In the 2013 assembly election, the Bharatiya Janata Party (BJP) won 40 of 224 assembly seats in Karnataka. A year later, it swept 17 of the 28 Lok Sabha seats in the state, thanks to the reunification of factions, which included BS Yeddyurappa’s Karnataka Janata Party and the Reddy brothers’ acolyte B Sriramulu’s Badavara Shramikara Raitara Congress. The Congress and the Janata Dal (Secular) won nine and two seats respectively in 2014. In the recent assembly elections, the BJP won 104 of the 223 seats. It expected to do well in 2019, repeat, perhaps even better its 2014 performance, but the coming together of the Congress and the JD(S) has changed a lot of things.

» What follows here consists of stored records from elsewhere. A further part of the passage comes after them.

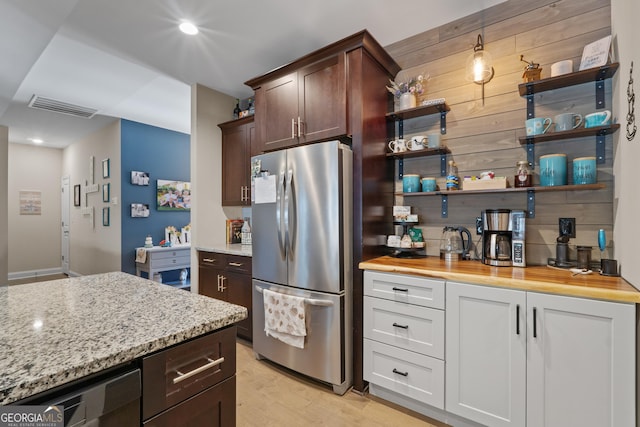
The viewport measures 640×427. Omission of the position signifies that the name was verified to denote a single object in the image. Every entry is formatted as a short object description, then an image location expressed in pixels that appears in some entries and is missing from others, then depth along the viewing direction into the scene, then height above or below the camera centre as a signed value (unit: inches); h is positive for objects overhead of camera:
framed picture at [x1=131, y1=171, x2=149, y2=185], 187.9 +22.0
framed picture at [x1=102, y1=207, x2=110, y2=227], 195.3 -2.7
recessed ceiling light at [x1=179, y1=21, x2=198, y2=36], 92.4 +58.5
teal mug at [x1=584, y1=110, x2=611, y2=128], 66.0 +20.8
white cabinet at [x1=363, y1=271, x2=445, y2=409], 70.6 -31.5
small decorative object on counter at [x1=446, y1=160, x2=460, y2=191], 86.6 +9.8
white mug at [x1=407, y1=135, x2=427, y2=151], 89.2 +20.9
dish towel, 85.6 -31.8
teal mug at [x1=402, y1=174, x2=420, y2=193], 92.1 +8.8
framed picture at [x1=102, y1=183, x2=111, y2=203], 195.3 +13.6
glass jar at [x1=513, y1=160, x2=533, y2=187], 74.8 +9.2
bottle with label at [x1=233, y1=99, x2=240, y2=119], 144.0 +48.8
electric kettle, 86.0 -9.6
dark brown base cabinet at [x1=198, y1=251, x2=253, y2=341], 112.0 -27.1
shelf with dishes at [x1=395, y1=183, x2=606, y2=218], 68.2 +5.3
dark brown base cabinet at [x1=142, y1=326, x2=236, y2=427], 31.6 -20.0
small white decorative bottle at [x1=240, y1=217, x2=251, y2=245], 138.8 -10.5
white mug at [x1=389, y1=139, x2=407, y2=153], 92.3 +20.6
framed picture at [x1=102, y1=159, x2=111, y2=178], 196.9 +29.1
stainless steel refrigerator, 81.7 -11.2
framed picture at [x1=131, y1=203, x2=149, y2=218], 187.3 +1.2
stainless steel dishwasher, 25.8 -17.6
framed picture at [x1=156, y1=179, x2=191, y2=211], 200.7 +11.5
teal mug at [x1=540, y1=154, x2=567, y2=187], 71.1 +10.1
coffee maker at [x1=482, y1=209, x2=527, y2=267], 74.1 -6.7
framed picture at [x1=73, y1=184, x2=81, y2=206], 232.8 +14.2
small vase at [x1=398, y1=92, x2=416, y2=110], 92.7 +34.8
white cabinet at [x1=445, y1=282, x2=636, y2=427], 52.5 -29.2
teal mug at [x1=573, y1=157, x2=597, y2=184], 67.8 +9.4
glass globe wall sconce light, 84.0 +41.7
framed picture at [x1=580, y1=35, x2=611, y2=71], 66.2 +36.1
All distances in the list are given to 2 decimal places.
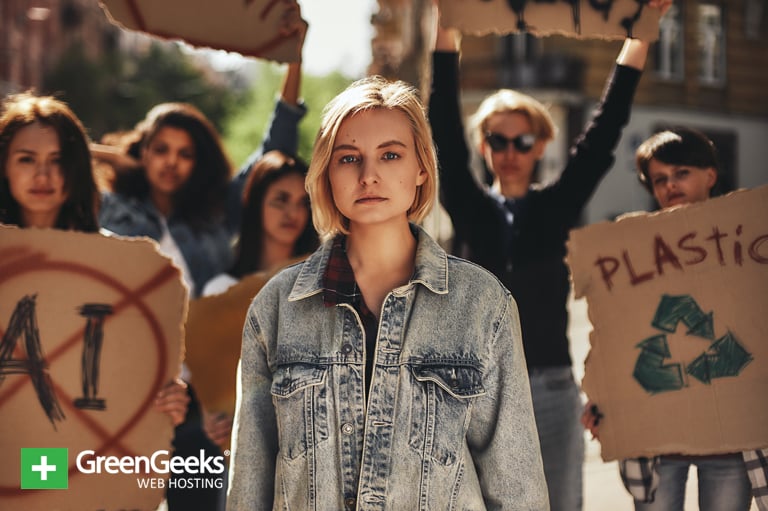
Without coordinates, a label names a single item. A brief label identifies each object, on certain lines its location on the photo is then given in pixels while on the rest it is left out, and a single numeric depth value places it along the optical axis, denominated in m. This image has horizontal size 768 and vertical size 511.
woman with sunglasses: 2.74
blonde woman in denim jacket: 1.75
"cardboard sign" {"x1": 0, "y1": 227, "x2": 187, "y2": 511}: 2.38
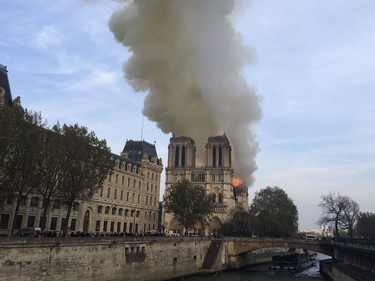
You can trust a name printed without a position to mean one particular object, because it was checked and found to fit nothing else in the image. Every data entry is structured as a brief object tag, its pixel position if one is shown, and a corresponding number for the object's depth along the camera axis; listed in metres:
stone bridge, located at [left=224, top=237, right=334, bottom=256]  83.52
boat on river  91.28
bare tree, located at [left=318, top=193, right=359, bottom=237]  108.94
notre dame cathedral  141.88
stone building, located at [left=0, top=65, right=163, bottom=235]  65.62
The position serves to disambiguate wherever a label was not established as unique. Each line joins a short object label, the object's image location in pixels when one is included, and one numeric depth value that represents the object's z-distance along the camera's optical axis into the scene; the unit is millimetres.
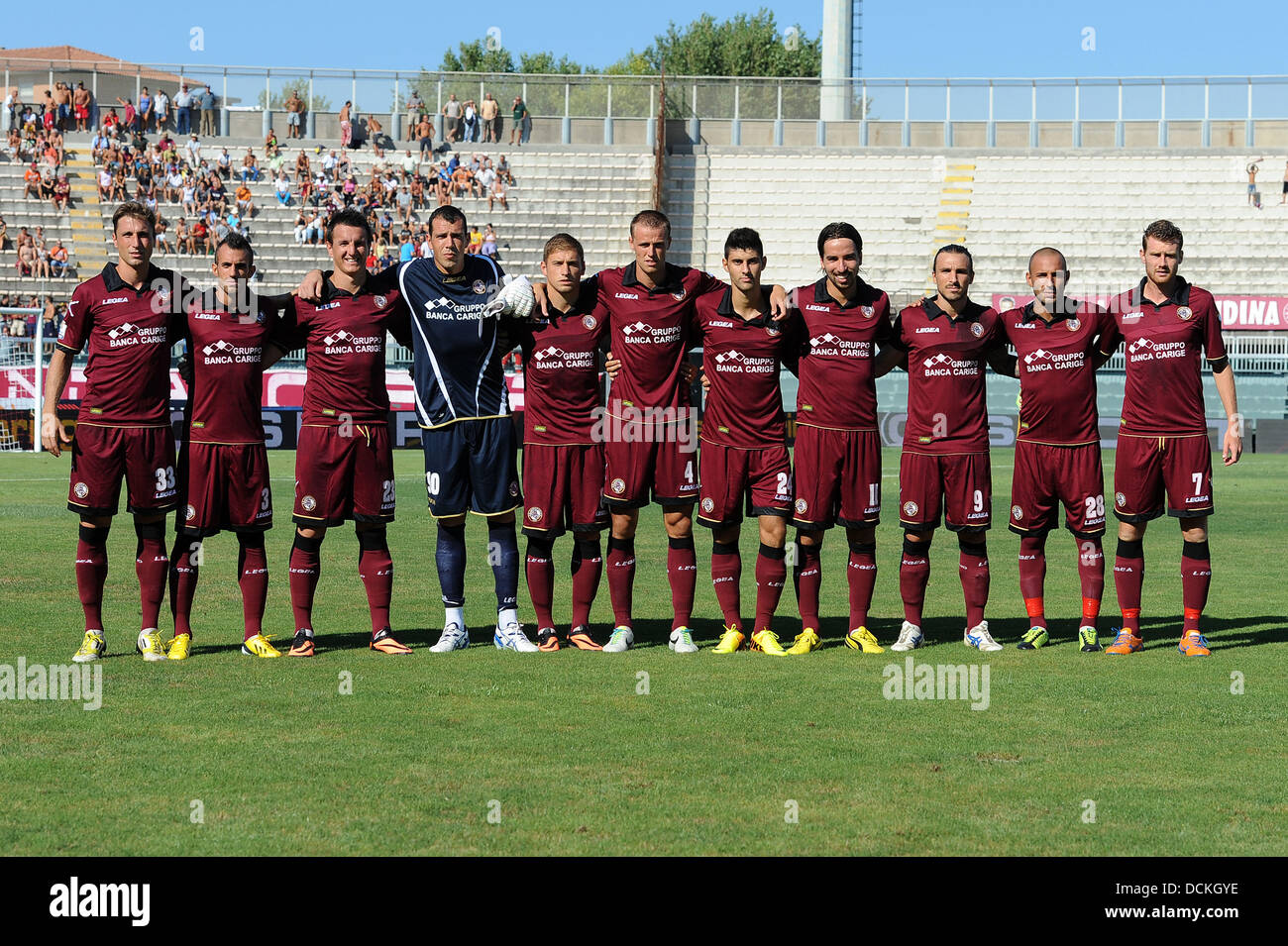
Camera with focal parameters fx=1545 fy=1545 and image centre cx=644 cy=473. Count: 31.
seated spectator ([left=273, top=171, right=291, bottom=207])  39125
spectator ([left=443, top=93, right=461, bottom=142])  40875
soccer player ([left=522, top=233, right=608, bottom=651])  9094
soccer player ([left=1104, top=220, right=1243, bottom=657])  9109
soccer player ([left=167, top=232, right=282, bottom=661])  8633
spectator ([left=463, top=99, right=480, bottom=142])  41031
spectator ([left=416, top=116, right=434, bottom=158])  40375
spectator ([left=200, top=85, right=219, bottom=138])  40781
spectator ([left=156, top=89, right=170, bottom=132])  40719
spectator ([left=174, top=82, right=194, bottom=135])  40500
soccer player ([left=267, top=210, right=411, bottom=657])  8797
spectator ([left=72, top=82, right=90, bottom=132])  40156
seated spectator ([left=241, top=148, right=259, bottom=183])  39500
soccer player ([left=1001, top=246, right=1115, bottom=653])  9180
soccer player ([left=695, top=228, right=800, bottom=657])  8984
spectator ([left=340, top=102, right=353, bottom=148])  40656
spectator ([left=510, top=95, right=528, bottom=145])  41469
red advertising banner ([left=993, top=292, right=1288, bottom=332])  34125
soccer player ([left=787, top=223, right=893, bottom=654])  9062
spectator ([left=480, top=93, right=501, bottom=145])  41312
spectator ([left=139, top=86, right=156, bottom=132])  40531
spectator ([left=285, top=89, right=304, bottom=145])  40781
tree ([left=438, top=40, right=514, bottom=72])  91000
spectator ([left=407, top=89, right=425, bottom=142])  40844
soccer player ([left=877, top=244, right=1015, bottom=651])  9125
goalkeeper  8898
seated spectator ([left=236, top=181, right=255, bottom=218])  38531
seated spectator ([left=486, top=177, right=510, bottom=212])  39562
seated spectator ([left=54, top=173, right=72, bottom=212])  38156
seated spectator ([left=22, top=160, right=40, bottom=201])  38312
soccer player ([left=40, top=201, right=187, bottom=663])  8508
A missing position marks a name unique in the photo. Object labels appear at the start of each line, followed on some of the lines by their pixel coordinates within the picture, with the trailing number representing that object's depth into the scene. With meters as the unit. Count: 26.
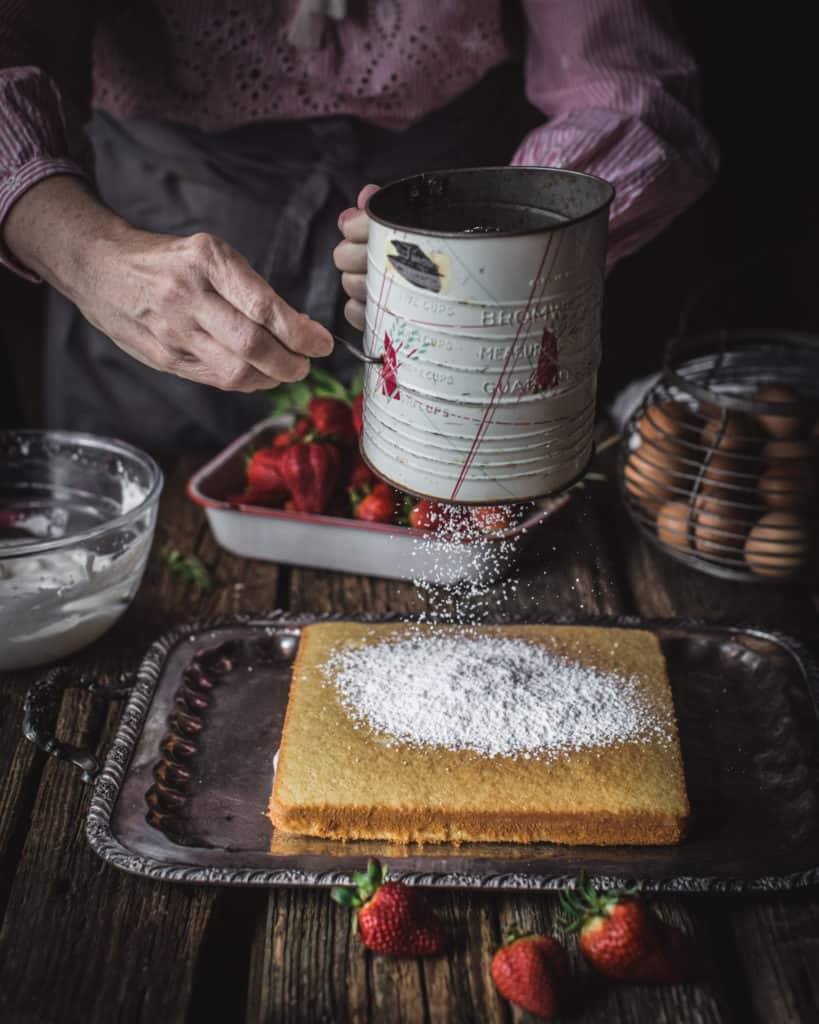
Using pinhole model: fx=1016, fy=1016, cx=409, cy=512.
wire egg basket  1.45
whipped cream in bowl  1.28
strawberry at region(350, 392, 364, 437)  1.49
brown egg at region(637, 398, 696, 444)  1.53
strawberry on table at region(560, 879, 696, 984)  0.90
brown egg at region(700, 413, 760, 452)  1.47
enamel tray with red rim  1.44
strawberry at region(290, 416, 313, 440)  1.61
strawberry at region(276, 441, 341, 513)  1.52
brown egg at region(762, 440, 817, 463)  1.45
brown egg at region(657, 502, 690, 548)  1.52
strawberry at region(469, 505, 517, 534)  1.20
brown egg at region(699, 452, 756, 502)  1.47
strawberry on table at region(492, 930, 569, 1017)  0.88
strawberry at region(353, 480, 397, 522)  1.50
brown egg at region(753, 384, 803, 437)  1.49
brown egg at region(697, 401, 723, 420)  1.53
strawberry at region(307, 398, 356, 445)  1.59
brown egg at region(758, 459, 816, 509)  1.45
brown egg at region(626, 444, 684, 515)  1.53
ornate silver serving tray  1.02
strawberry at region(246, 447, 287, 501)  1.56
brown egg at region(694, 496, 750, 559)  1.48
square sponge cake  1.06
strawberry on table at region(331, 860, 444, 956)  0.93
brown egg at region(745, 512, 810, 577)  1.45
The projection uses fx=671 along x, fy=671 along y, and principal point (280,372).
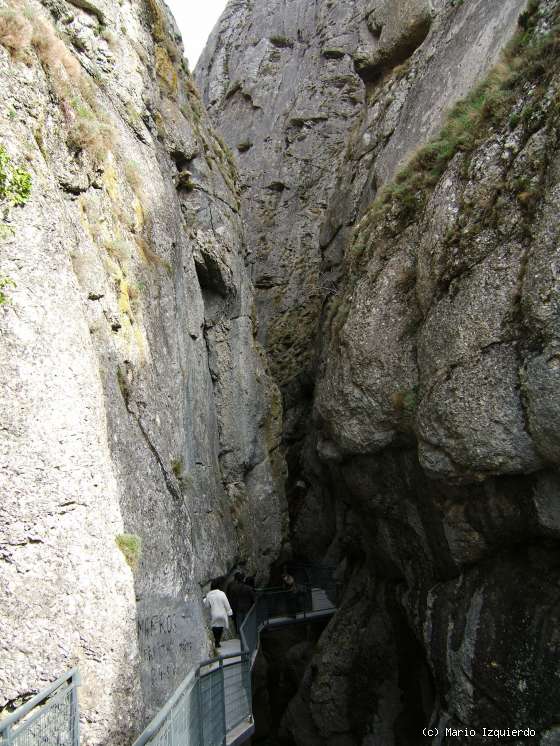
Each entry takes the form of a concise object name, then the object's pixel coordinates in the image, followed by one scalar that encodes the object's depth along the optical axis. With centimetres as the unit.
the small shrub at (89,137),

Apart from forming a government, the two partners have announced their decision to form a pre-poll alliance in 2019. This isn’t good news for the BJP. In the assembly polls, the Congress got a little over 38% of the vote but won 79 seats, the BJP won 36% of the votes and won 104 seats while the JD(S) won 17.5% of the votes for 38 seats. The BJP’s seat share to voter share ratio was high because of the division in the non-BJP votes. With the aggregation of those votes, the coalition partners can hope to sweep not just the old Mysuru area where they are traditional combatants but also get more seats in the state’s Mumbai Karnataka and Central Karnataka regions, and Bengaluru. Assuming that there will be a smooth seat allocation and transfer of votes between the coalition partners, the Congress-JD(S) combine can win 21 of the 28 seats in the state. The BJP can hope to get only six seats where its vote share is higher than the combined vote share of the coalition partners, primarily in Coastal and Hyderabad Karnataka. One seat in Hyderabad Karnataka would be too close to call with both sides almost evenly matched.

The BJP which is facing a united opposition in several northern states, was hoping for an easier fight in Karnataka. If the coalition endures, that looks difficult. BJP president Amit Shah and former chief minister BS Yeddyurappa will now have to come up with a new plan for Karnataka.